Cuffless blood pressure monitoring: Optimierte Behandlung durch Überwachung kardiovaskulärer Parameter

Der Blutdruck gilt als einer der wichtigsten Vitalparameter. Viele Menschen leiden im Laufe ihres Lebens an Bluthochdruck (Hypertonie), welcher Ursache schwerwiegender kardiovaskulärer Erkrankungen, wie Herzinfarkte oder Schlaganfälle, sein kann (1). Etwa 9,4 Millionen Todesfälle sind jährlich auf die Erkrankung zurückzuführen, weshalb sie als wichtigster veränderbarer Risikofaktor für Mortalität eingestuft wird (2). Mit rund 10,1 Milliarden Euro von 338,2 Milliarden Euro Krankheitskosten ist Hypertonie darüber hinaus auch finanziell eine starke Belastung (zuletzt in 2015 erhoben) (3).
Ursachen für Bluthochdruck liegen vor allem im Lebensstil der Betroffenen und umfassen Faktoren wie Ernährung, körperliche Bewegung oder Stresslevel (4). In jedem Fall wird eine Behandlung und bestenfalls sorgfältige und nahtlose Überwachung nötig. Eine solche kann ambulant, im Alltag Betroffener stattfinden (1, 4). Cuffless blood pressure monitoring systems können hier perspektivisch eingesetzt werden. Es handelt sich um Blutdruckmessgeräte, die ohne das herkömmliche Anlegen einer Blutdruckmanschette auskommen und auf anderem Wege Daten sammeln (5, 6).
Da eine regelmäßige und gezielte Interaktion zwischen Patient und Versorger essentiell ist, stellt sich die Frage: Wie kann die ambulante Versorgung von Hypertonie-Patienten durch cuffless blood pressure monitoring systems unterstützt werden?
Digitale Technologie ergänzt die Blutdruckmessung
Die ambulante (Langzeit-)Blutdruckmessung erfolgt klassischerweise anhand eines Messgeräts samt Blutdruckmanschette. Diese wird an den Oberarm angelegt, aufgepumpt und misst Parameter in regelmäßigen Intervallen. Die Methode ist sehr akkurat, wird von Patienten jedoch meist als unpraktisch und unangenehm empfunden (4). Zahlreiche Alternativen zur Rückmeldung von Blutdruckwerten, auch an Versorger, wurden bereits entwickelt und getestet.
Bei den meisten handelt es sich um Geräte, die mit Sensoren ausgestattet und mit Apps verbunden sind (7).

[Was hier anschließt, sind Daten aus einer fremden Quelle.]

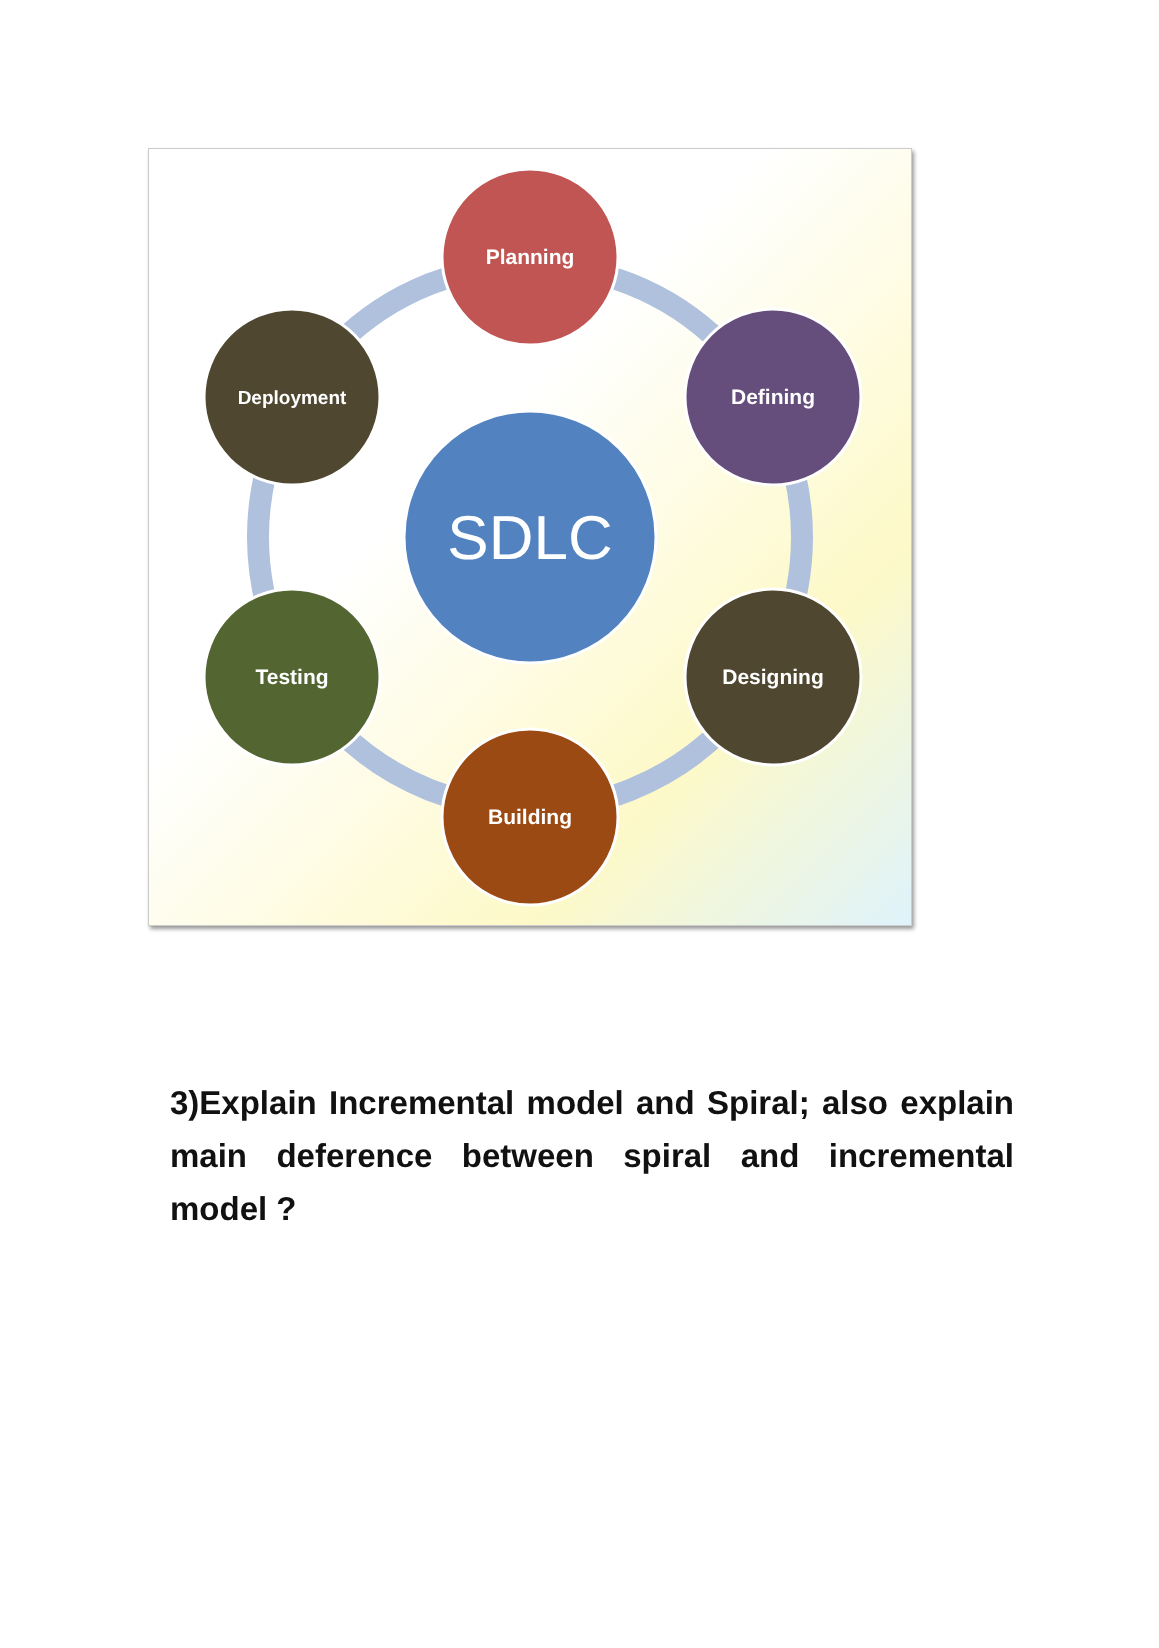SDLC
Planning
Defining
Designing
Building
Testing
Deployment
3)Explain Incremental model and Spiral; also explain main deference between spiral and incremental model ?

Diese manschettenlosen Blutdruckmessgeräte funktionieren anhand des Auflegens optischer Sensoren auf Hautstellen, wie Fingerspitzen oder Ohrläppchen. Die im Hintergrund liegende Technik umfasst Infrarot, das Aussagen über den Blutfluss trifft. Das Infrarotlicht wird vom Blut in den Arterien absorbiert, mehr noch als von umliegendem Gewebe oder Knochen, und lässt durch Veränderung der Lichtintensität eine Blutdruckmessung zu (1, 7). Auf die sensorbasierte Messung wird eine Berechnung auf Grundlage signalverarbeitender Algorithmen gelegt, welche letztlich eine Schätzung des Blutdrucks ermöglicht. Bezugspunkt ist der Puls, genauer die Pulswellengeschwindigkeit (1, 4). Die durchschnittliche Abweichung der Messung bezogen auf den Goldstandard beträgt zwischen sechs und zehn mmHg (1, 7). Die Messung ist kabellos, Sensoren z.B. via Bluetooth mit anderen Geräten, wie dem Smartphone, koppelbar, um Daten zu übertragen und darstellen bzw. auswerten zu lassen (7).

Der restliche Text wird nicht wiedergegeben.